Visual acuity: MP 6/10.

MP and MT: 10/10.

MT: 10/10.

If the patient cannot read less than half of that line then write the number of unreadable letters next to vision, eg 7 / 10-2 (cannot read 2 words of row 7/10).

If the patient's vision does not reach 1/10 (cannot read the largest line), bring the patient closer to the vision board, if the patient can read the top line 2.5 meters away, the vision is 1/20 if the patient reads this line at a distance of 1 meter then his vision is 1/50.

If the patient cannot read any words, have the patient count their fingers and write the results according to the finger count distance, eg DNT 2 m, DNT 50 cm.

If the patient cannot count fingers, then check the ability to distinguish light from the light direction. If the eye can still distinguish between light and light direction, write ST (+) and the light direction is good. If you cannot distinguish between light and dark, write ST (-).

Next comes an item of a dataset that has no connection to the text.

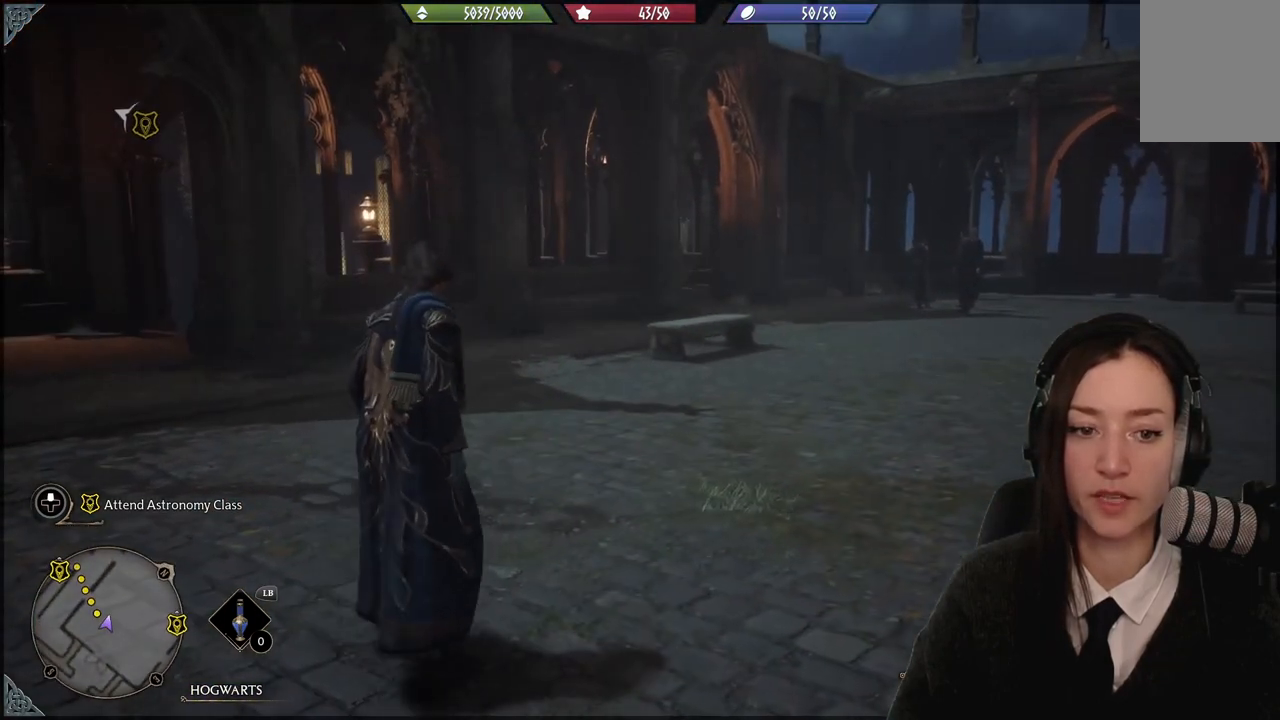
{"buttons": [], "left_stick": "center", "right_stick": "right", "events": [[201, "right_stick", "right"]]}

Optometry with hole glasses

Eyeglass is an eyepiece with one or more holes, or it can be a black mask like a test lens in the centre with a small hole. The use of porthole allows to quickly distinguish vision loss caused by a refractive error from fundus or vitreous lesions. Here's how to do it:

Cover the patient's eye without testing. Place the hole in front of the eye to be tested, adjust the position of the pore glass so that the patient can see the test word clearly. Ask the client to read the words from top to bottom to the smallest visible word and record the results of their vision.

Photo: Vision table

Close vision measurement

The patient wears appropriate reading glasses, the near vision panel is positioned 33 cm to 35 cm away from the eye and is bright enough. Cover the patient's left eye and have the patient read the words on the smallest line of the test panel. Cover the client's right eye and measure left eye vision as above. Remove eye cover and have both eyes checked.

Record visual acuity in each eye and in both eyes. Example P2 (reading line 2 of the Parinaud table), J4 (reading line 4 of Jaeger), or 4/10 (near acuity equates to distant vision 4/10).